Aim of the task => Whenever a line in the data holds the string "thumb", pull that line out.

Collected data entries:
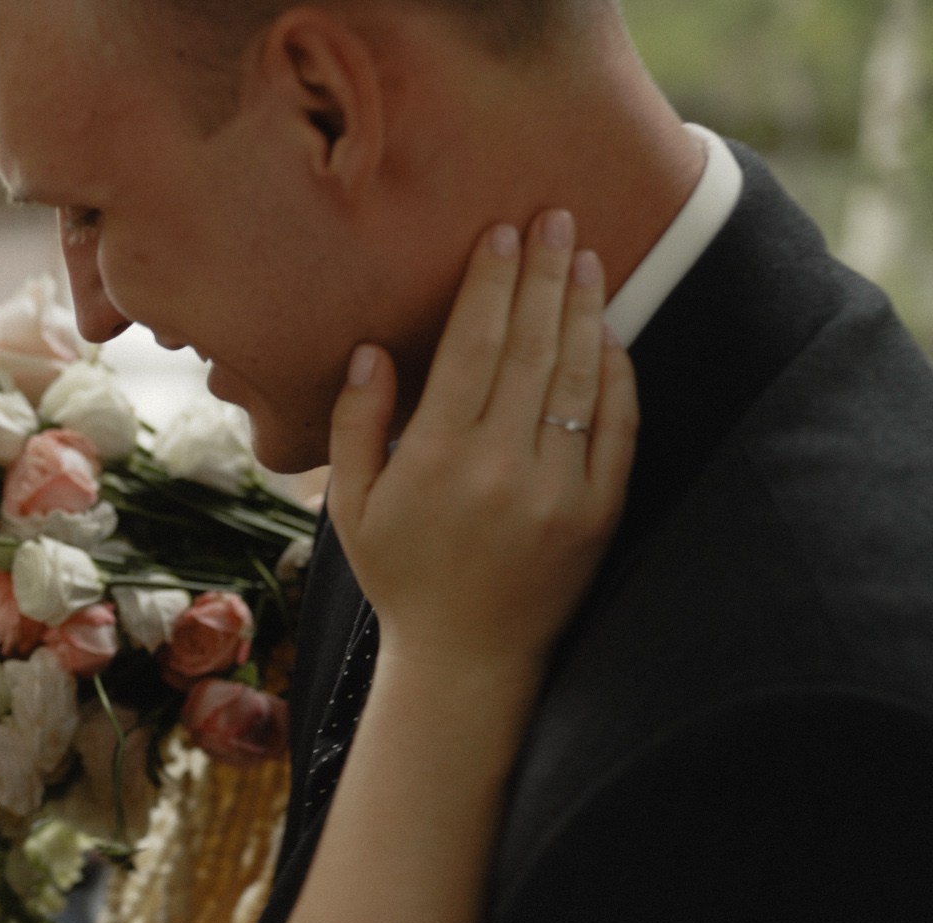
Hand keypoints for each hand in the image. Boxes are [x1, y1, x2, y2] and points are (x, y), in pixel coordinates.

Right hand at [327, 210, 636, 680]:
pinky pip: (615, 424)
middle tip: (552, 217)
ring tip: (582, 257)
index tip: (499, 234)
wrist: (468, 660)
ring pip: (576, 375)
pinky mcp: (599, 510)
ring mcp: (557, 488)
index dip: (488, 284)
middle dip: (541, 274)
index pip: (471, 348)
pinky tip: (607, 331)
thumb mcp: (353, 508)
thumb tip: (373, 351)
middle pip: (529, 346)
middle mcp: (501, 466)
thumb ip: (356, 427)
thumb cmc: (402, 577)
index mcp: (435, 460)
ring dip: (582, 308)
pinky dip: (615, 371)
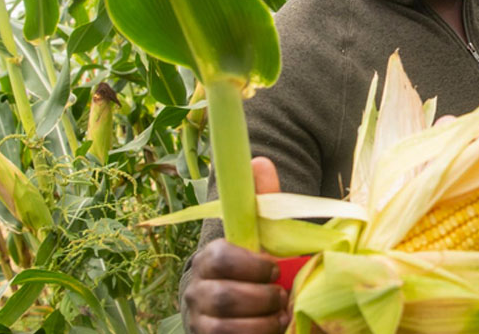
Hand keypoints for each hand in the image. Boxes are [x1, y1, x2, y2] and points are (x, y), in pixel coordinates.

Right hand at [185, 157, 289, 332]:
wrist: (240, 309)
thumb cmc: (254, 268)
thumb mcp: (262, 237)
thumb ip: (263, 202)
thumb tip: (260, 161)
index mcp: (209, 258)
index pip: (221, 259)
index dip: (253, 266)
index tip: (276, 269)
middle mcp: (196, 289)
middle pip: (224, 298)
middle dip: (262, 299)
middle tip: (282, 297)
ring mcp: (198, 319)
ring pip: (226, 326)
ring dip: (263, 322)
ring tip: (280, 316)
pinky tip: (272, 329)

Output for this exercise =>
thumb mcp: (353, 508)
thumb tip: (373, 351)
thumb ip: (356, 427)
thumb cmc: (402, 577)
thumb cmc: (254, 268)
thumb mcp: (262, 237)
thumb ip: (263, 202)
thumb tip: (260, 161)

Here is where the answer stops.